Zwei Bildschirme, gerahmt mit Holz. Auf einem Display erscheint eine junge Frau, nebenan ein junger Mann. Die Videos sind pixelig. Sind sie alt, oder ist es eine schlechte Internetverbindung? Handelt es sich hierbei um einen Chat? Interagieren die beiden miteinander? Oder können sie gar den Betrachter sehen?

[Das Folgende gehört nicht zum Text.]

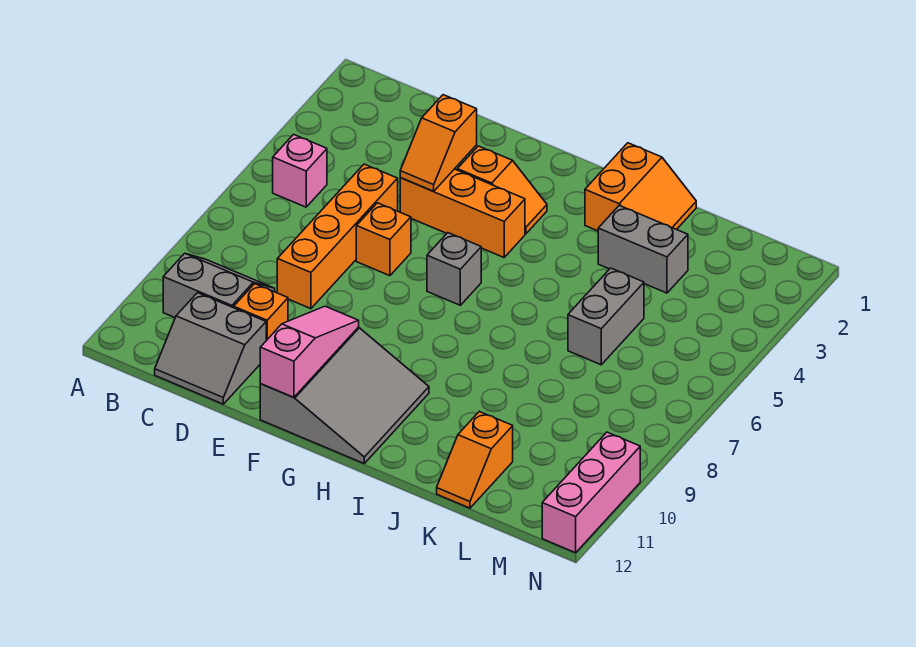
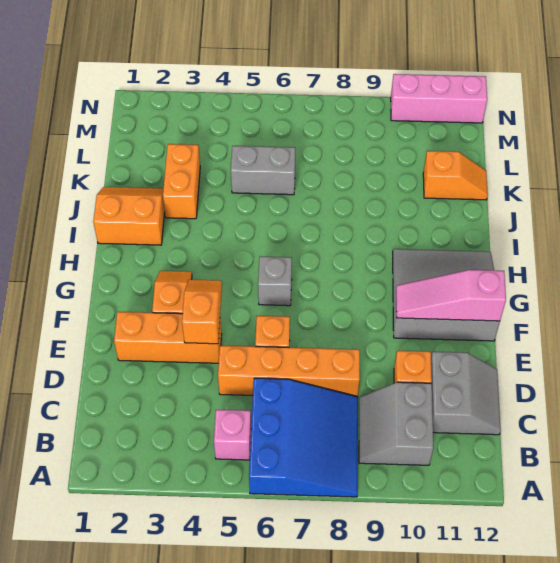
none -> blue 3x3 slope [249,378,358,497]
orange 1x2 slope [400,95,477,191] -> orange 1x2 slope turned to [182,280,222,344]
orange 1x3 brick [400,169,525,257] -> orange 1x3 brick turned to [114,312,222,363]
grey 1x2 brick [598,205,688,293] -> orange 1x2 brick [163,144,200,219]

Die Videos dauern drei Minuten. Aufgezeichnet wurden sie an unterschiedlichen Orten, zu unterschiedlicher Zeit. Die Videos sind nur Abbild der beiden Personen – sie wurden gebeten, drei Minuten in die Kamera zu starren. Gleichzeitig vermitteln sie eine Präsenz, eine Unmittelbarkeit. Wäre die Übertragung live, würde der Betrachter die beiden als Personen empfinden. Da es eine Aufnahme ist, verändert sich die Wahrnehmung: Die junge Frau und der junge Mann werden zu einer Kopie ihrer selbst. Es ist möglich, die Person neben das Video zu stellen.

Ist es also die Zeit, die über echt und unecht entscheidet, wenn Technologie und Mensch immer weiter verwachsen?